■ **WHAT YOU NEED TO DO**:
With the line containing "- **Registrarse**: Si" as the final line, restate exactly every line of the data below from the first one onward, and copy no pictures.

■ **RECORDED DATA**:
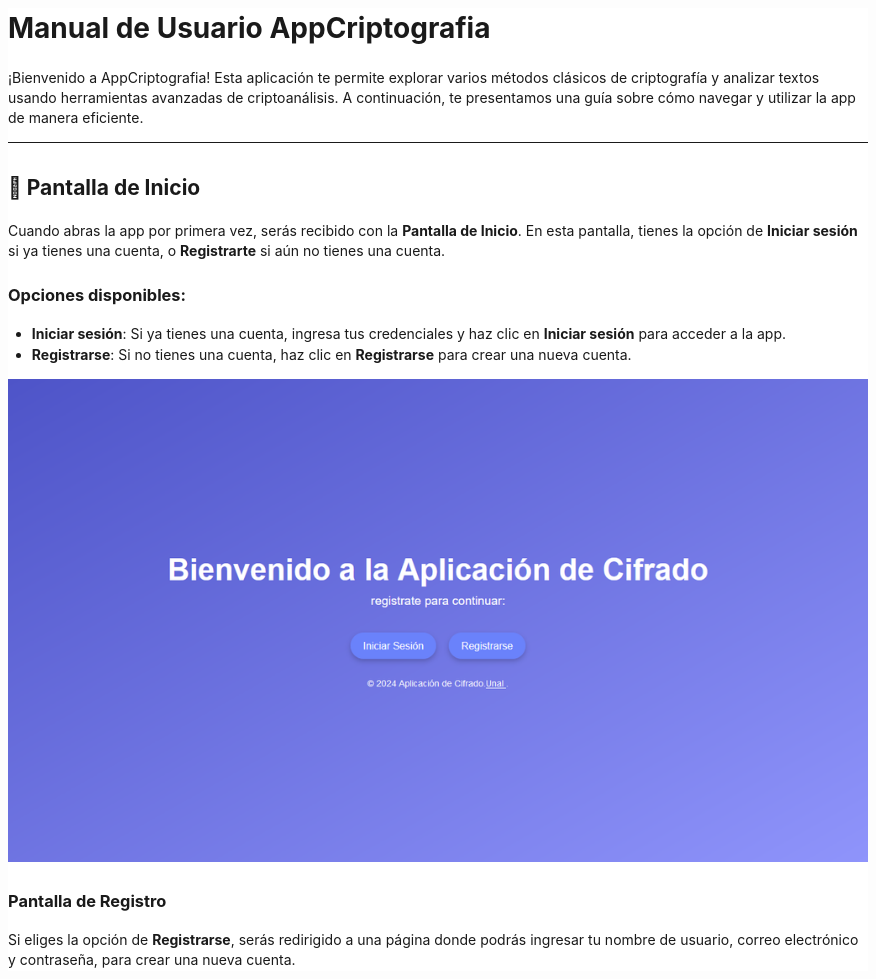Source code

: # Manual de Usuario AppCriptografia

¡Bienvenido a AppCriptografia! Esta aplicación te permite explorar varios métodos clásicos de criptografía y analizar textos usando herramientas avanzadas de criptoanálisis. A continuación, te presentamos una guía sobre cómo navegar y utilizar la app de manera eficiente.

---

## 📲 **Pantalla de Inicio**

Cuando abras la app por primera vez, serás recibido con la **Pantalla de Inicio**. En esta pantalla, tienes la opción de **Iniciar sesión** si ya tienes una cuenta, o **Registrarte** si aún no tienes una cuenta.

### Opciones disponibles:
- **Iniciar sesión**: Si ya tienes una cuenta, ingresa tus credenciales y haz clic en **Iniciar sesión** para acceder a la app.
- **Registrarse**: Si no tienes una cuenta, haz clic en **Registrarse** para crear una nueva cuenta.

![Pantalla de Inicio](ScreenshotsApp/login.png)

### Pantalla de Registro
Si eliges la opción de **Registrarse**, serás redirigido a una página donde podrás ingresar tu nombre de usuario, correo electrónico y contraseña, para crear una nueva cuenta.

■ **EXERCISE RESULT**:
Source code

: # Manual de Usuario AppCriptografia

¡Bienvenido a AppCriptografia! Esta aplicación te permite explorar varios métodos clásicos de criptografía y analizar textos usando herramientas avanzadas de criptoanálisis. A continuación, te presentamos una guía sobre cómo navegar y utilizar la app de manera eficiente.

---

## 📲 **Pantalla de Inicio**

Cuando abras la app por primera vez, serás recibido con la **Pantalla de Inicio**. En esta pantalla, tienes la opción de **Iniciar sesión** si ya tienes una cuenta, o **Registrarte** si aún no tienes una cuenta.

### Opciones disponibles:
- **Iniciar sesión**: Si ya tienes una cuenta, ingresa tus credenciales y haz clic en **Iniciar sesión** para acceder a la app.
- **Registrarse**: Si no tienes una cuenta, haz clic en **Registrarse** para crear una nueva cuenta.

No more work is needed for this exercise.